Of course, a number of governments, including the late, unlamented one of Tony Blair, were prepared to hold their noses and do business with the now very dead former dictator of Libya, but this story about an alleged £42 million campaign contribution to Nicolas Sarkzoy in 2007, if true, would surely be the end of the diminutive president of France.

Excerpt:

“The “terms” for handing over the money were agreed in a meeting between the two men in Libya two years before Mr Sarkozy’s election, documents published by a French investigative website suggest.A memo obtained by the Mediapart site and handed to a judge alleges that the meeting on Oct 6, 2005 resulted in “campaign financing” of “NS [Nicolas Sarkozy]” being “totally paid”. At the time Mr Sarkozy was France’s interior minister with well-documented ambitions to succeed Jacques Chirac. Political financing laws ban candidates from receiving cash payments above €7,500 (£6,300) but Mediapart claims that €50”‰million mentioned in the memo were laundered through bank accounts in Panama and Switzerland.”

Of course, given the range of poisonous collectivists running for the job of French president, it is very much the case of “none of the above” if I were a citizen of that country and thinking about voting in the upcoming French elections this year.

Education and the X-Prize

The founder of the X-Prize (well known around these parts due to events such as the space ventures side of things) now wants to launch a prize for people with good ideas on how to sort out education. (H/T, Instapundit). I can suggest two quick ideas:

Give the prize immediately to Professor James Tooley.

Or, Give it to me, as I have this brilliant idea – just get the state out of education, full stop.

Simple, really.

On the folly of state-backed mortgages

You have to hand it to this government in the UK. Having watched at how the US has demonstrated the foolishness of distorting the housing market in sub-prime mortgages, and hence encouraging a huge “moral hazard” problem, the UK is, according to a report, going to back hundreds of thousands of home loans in measures to be announced in the 21 March budget.

One grows weary. The shoulders sag. It becomes more difficult to think of a smart-arse piece of satire when confronted with the latest cretinous idea to come out of David Cameron’s limited mind, or from the minds of his colleagues.

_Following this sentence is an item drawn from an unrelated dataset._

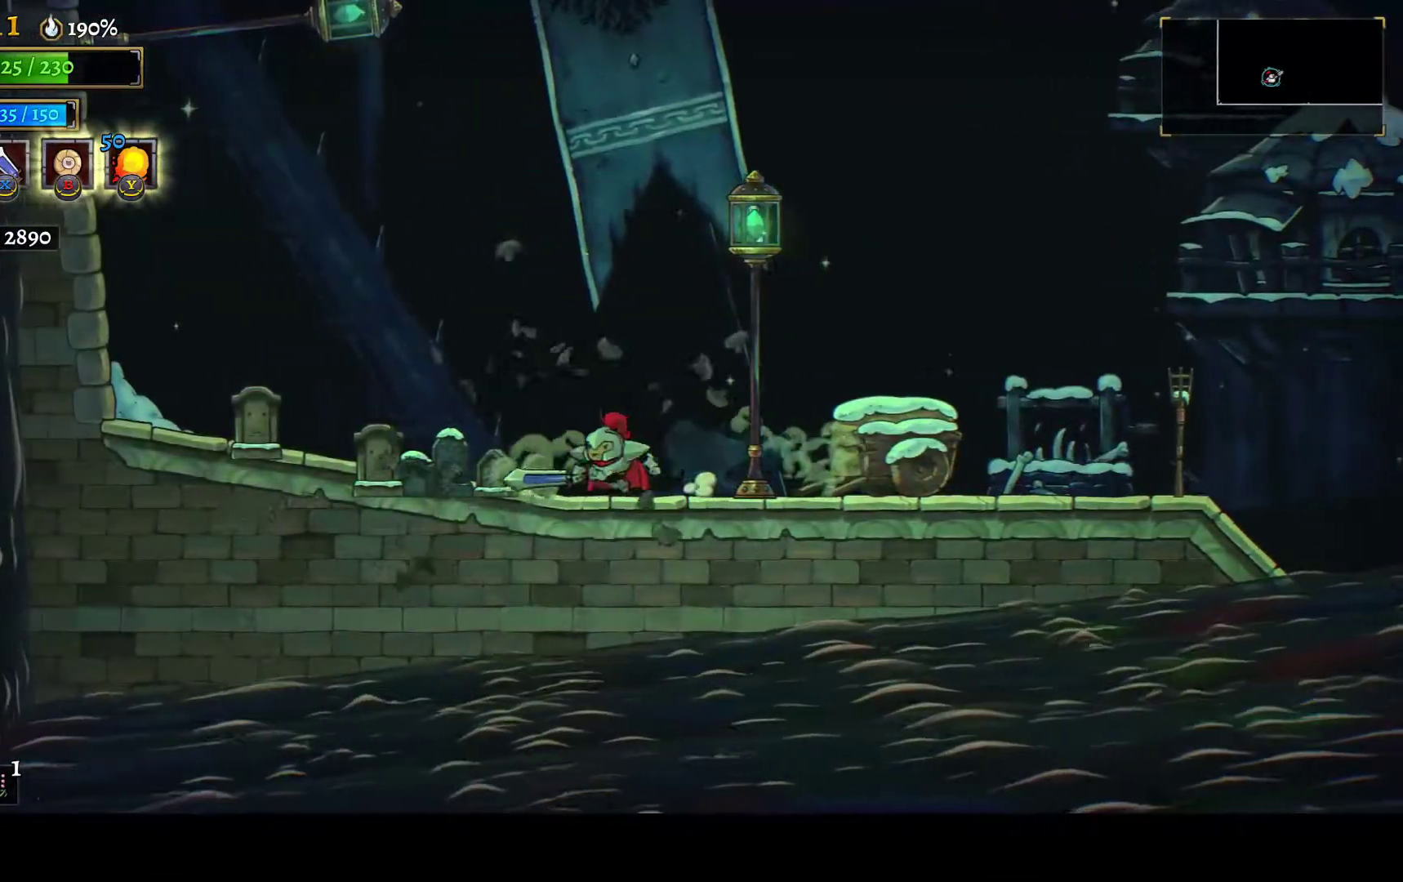
{"buttons": [], "left_stick": "center", "right_stick": "center"}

Over dinner a few weeks ago, Brian Micklethwait and I agreed that Cameron is not, in fact, all that bright, apart, perhaps, from having a sort of superficial, feral cunning.

Cooking with the Ceasars

In a few days’ time, I am seeing friends and the theme of the evening meal is that all the food is going to follow Roman recipes. No, I don’t mean the kind of thing you order in a restaurant now, I mean the sort of food that Marcus Aurelius might have eaten. Or as described in this book about the Romans by Ferdinand Mount.

Togas, I am told, are required.

Okay, time for all those Animal House comments.